There’s a doorknob on my desk from a troupe that ceased to be.
The Doorknob Award usually garners a few questions when people notice it. The simple answer is that it’s a prize given for overcoming technical difficulties, where the set broke down but the actor didn’t. I got it for navigating a grease-covered stage as the moustache-twirling villain in a melodrama, after the audience got a bit too enthusiastic about throwing popcorn.
It’s one of my favorite things that I ever brought home from the Community Theatre of Emporia. And now it has to be a lasting memory.
This week, I found out the CTE is no more.
I’ve never lost a theatre company before. I never really believed one could. Like most disasters, it’s a possibility you can be intellectually aware of without realizing it can happen to you.

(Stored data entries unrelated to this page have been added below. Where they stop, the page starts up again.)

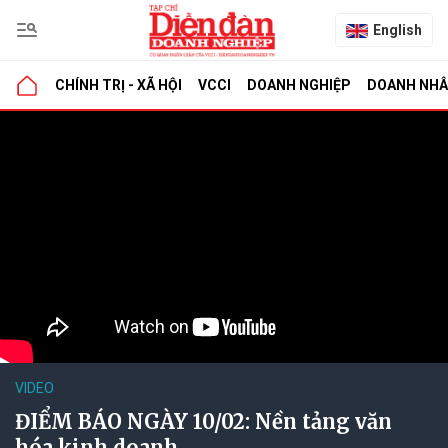
English
CHÍNH TRỊ - XÃ HỘI
VCCI
DOANH NGHIỆP
DOANH NH
VIDEO
ĐIỂM BÁO NGÀY 10/02: Nền tảng văn
hóa kinh doanh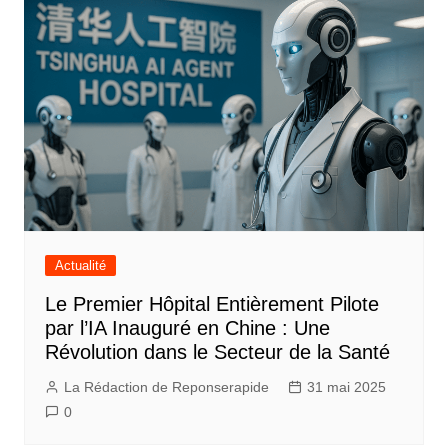
Actualité
Le Premier Hôpital Entièrement Pilote
par l’IA Inauguré en Chine : Une
Révolution dans le Secteur de la Santé
La Rédaction de Reponserapide
31 mai 2025
0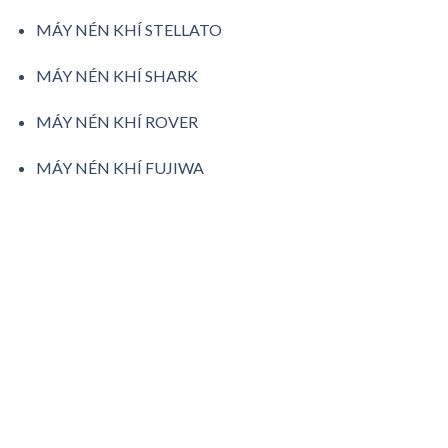
MÁY NÉN KHÍ STELLATO
MÁY NÉN KHÍ SHARK
MÁY NÉN KHÍ ROVER
MÁY NÉN KHÍ FUJIWA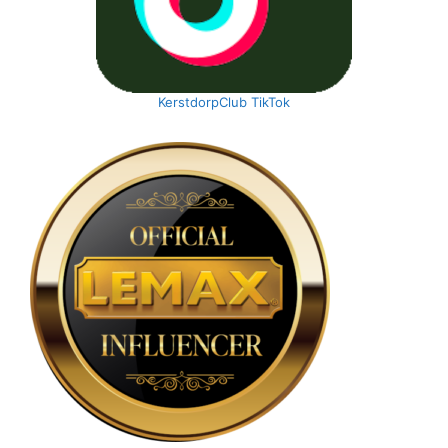
KerstdorpClub TikTok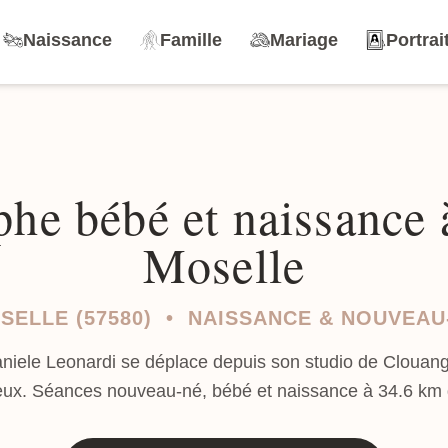
Naissance
Famille
Mariage
Portrai
he bébé et naissance
Moselle
SELLE (57580) • NAISSANCE & NOUVEAU
aniele Leonardi se déplace depuis son studio de Clouang
eux. Séances nouveau-né, bébé et naissance à 34.6 km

It seems even less likely when the company has a long run, 34 years in the case of the CTE.
But sometimes, in spite of everything, the show really doesn’t go on.

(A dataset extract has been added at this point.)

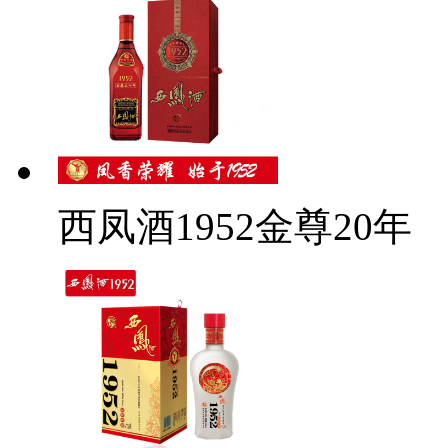
西凤酒1952金尊20年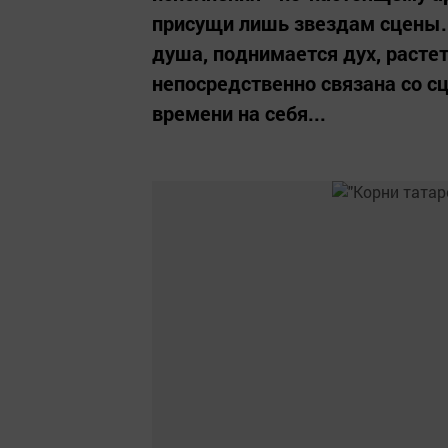
присущи лишь звездам сцены.
душа, поднимается дух, расте
непосредственно связана со сц
времени на себя...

There were a lot of reasons. There always are. The company had to move out of its base in the Emporia Arts Council about the time I moved out of Kansas, and never really found another permanent home. Toward the end, there was never quite enough money and never quite enough hands on deck, a familiar refrain to many actors and producers. It’s always been easier to get people to see a show than to perform in one, and in this over-busy day and age, even getting them to be an audience takes a lot of work.
Funny. So many times it never felt like work. Not really.

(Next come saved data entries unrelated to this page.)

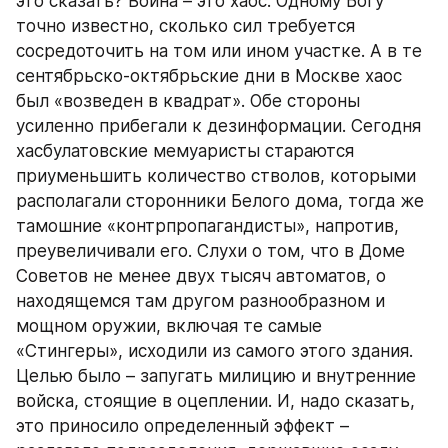
это сказать? Война – это хаос. Одному Богу 
точно известно, сколько сил требуется 
сосредоточить на том или ином участке. А в те 
сентябрьско-октябрьские дни в Москве хаос 
был «возведен в квадрат». Обе стороны 
усиленно прибегали к дезинформации. Сегодня 
хасбулатовские мемуаристы стараются 
приуменьшить количество стволов, которыми 
располагали сторонники Белого дома, тогда же 
тамошние «контрпропагандисты», напротив, 
преувеличивали его. Слухи о том, что в Доме 
Советов не менее двух тысяч автоматов, о 
находящемся там другом разнообразном и 
мощном оружии, включая те самые 
«Стингеры», исходили из самого этого здания. 
Целью было – запугать милицию и внутренние 
войска, стоящие в оцеплении. И, надо сказать, 
это приносило определенный эффект –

I think many of us have a space like that. The home away from home, the place you come because you want to, not because you have to. And whether it’s a church, or a pub, or a reading group, or a stage – or even an online community – it comes to feel like an extension of your own family, a place where, as the song goes, everybody knows your name.
Losing a place like that can feel like a death. When the bookstore closes or the website goes away or the mall gets bulldozed, it leaves behind questions, confusion and uncertainty about the future. It’s easy to rehash the deed and wonder if anything could have changed it, to get angry or depressed or numb.
For an actor, the poignancy has a jagged edge. After all, we create dreams. We turn sweat and imagination into worlds that never were. To be reminded that the magic has limits, that all our powers of sub-creation still have to bow to the world outside the stage door – it’s humbling. And more than a little frightening.
Like many a mourner, it would be too easy for me to get lost in grief. So instead, I’ll raise my virtual glass to stir the echoes, strengthen the memories, and wake up the ghosts.
Here’s to the CTE.
Here’s to the crew that performed outdoor Shakespeare in 95 degree heat and 95 percent humidity, bringing the same passion whether the audience held 100 people or three.
Here’s to the company that made sets fall apart on command and who improvised fast when they fell apart without one.
Here’s to my role as an actor literally playing God in “J.B.,” complete with a beard that belonged on a Pearl Street busker.
Here’s to blunted swords and guns with blanks, to robber bridegrooms and roaring Roosevelts, to Christmases on the road with “Politically Correct Bedtime Stories.”
And yes, here’s to popcorn-covered stages so slick you could skate on them.
Here’s to you, my friends and family. May our creation rest in peace and live in memory.
And someday, like a stage-door ghost, may it rise and walk again.